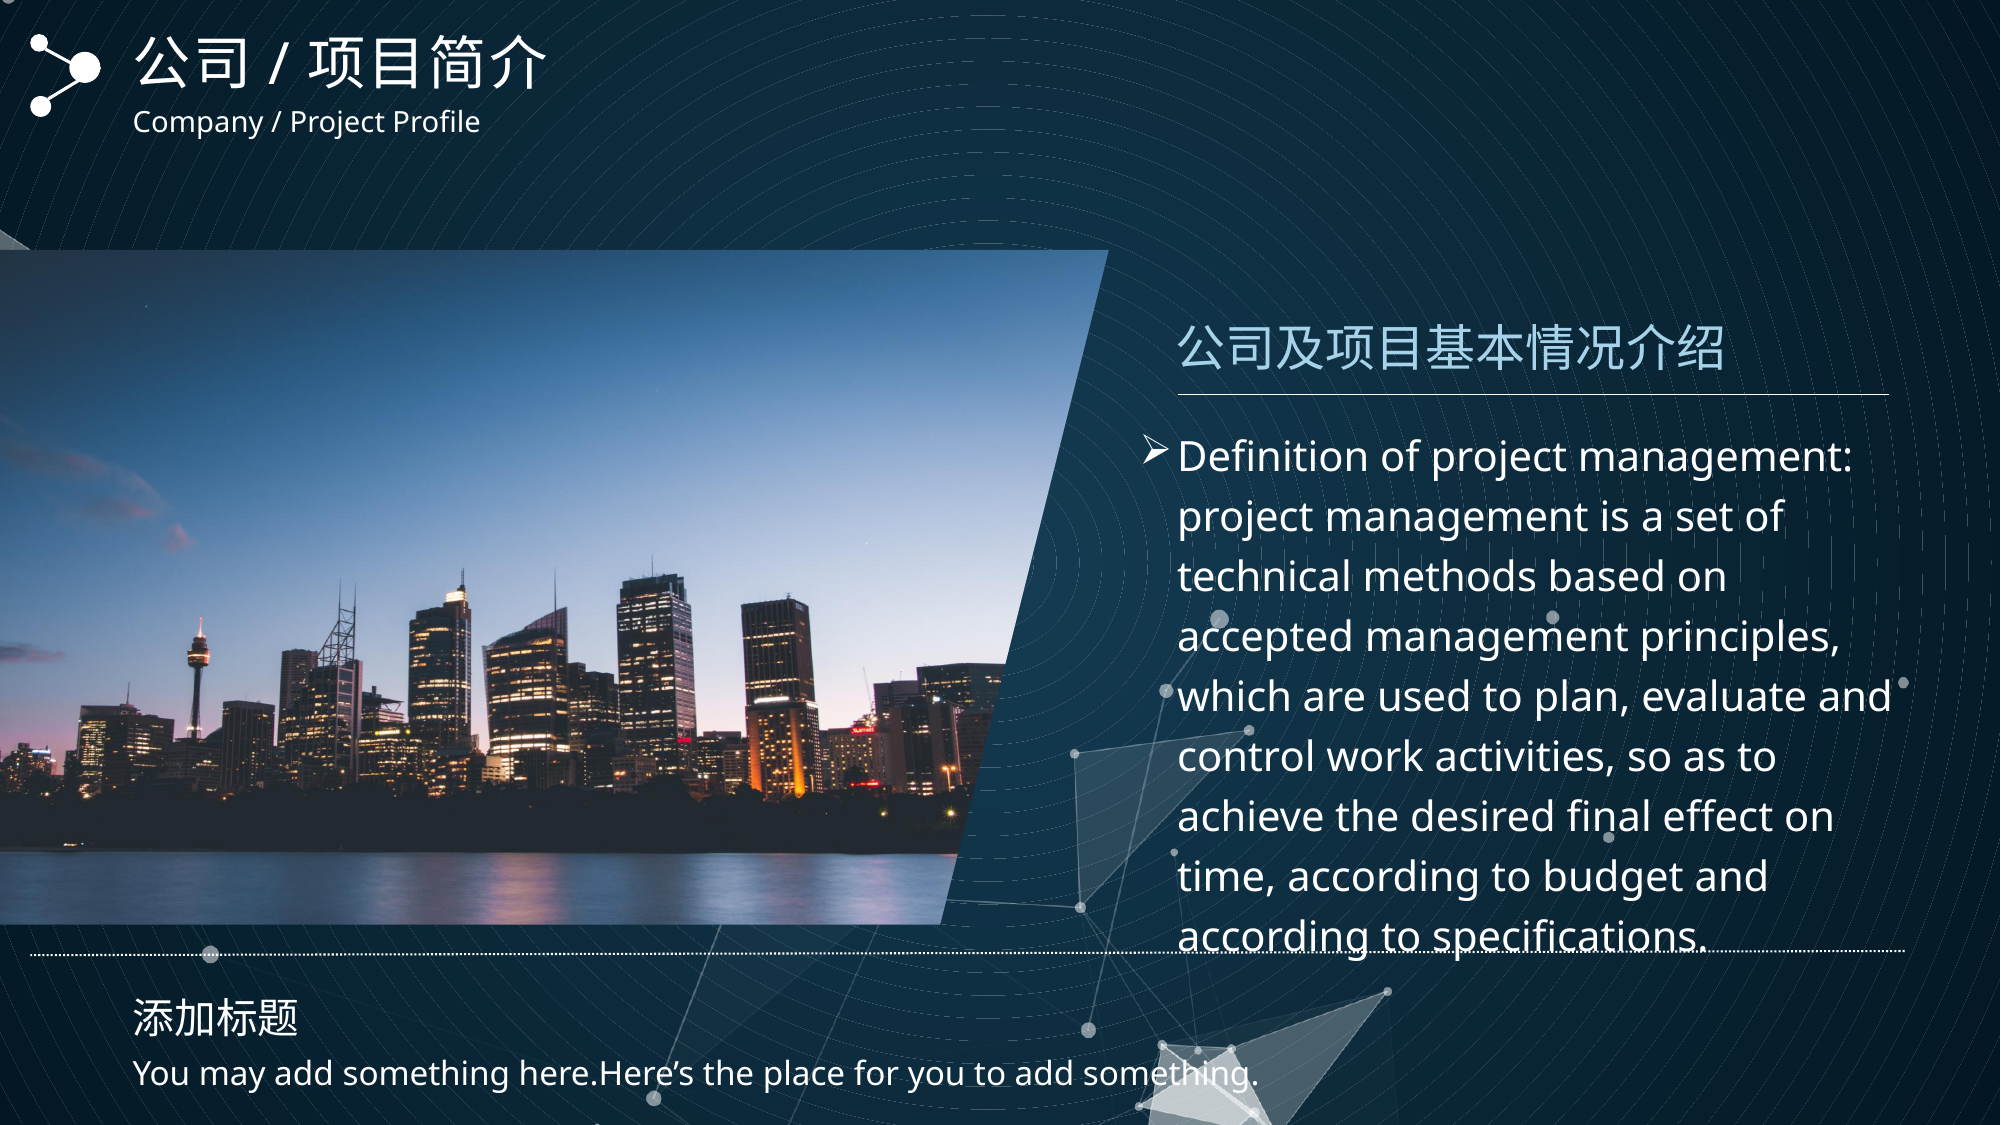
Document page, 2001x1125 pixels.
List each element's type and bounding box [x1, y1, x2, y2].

text_box [30, 950, 1905, 956]
picture [0, 0, 2000, 1125]
text_box [30, 33, 101, 117]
+++
WHAT IS BEING ASKED | The full listing, transcribed exactly and without its pictures, is the expected result.

OUTPUT OF THE TASK |
Document page, 2001x1125 pixels.
List each element's type and bounding box [x1, y1, x2, y2].

text_box [30, 950, 1905, 956]
picture [0, 0, 2000, 1125]
text_box [30, 33, 101, 117]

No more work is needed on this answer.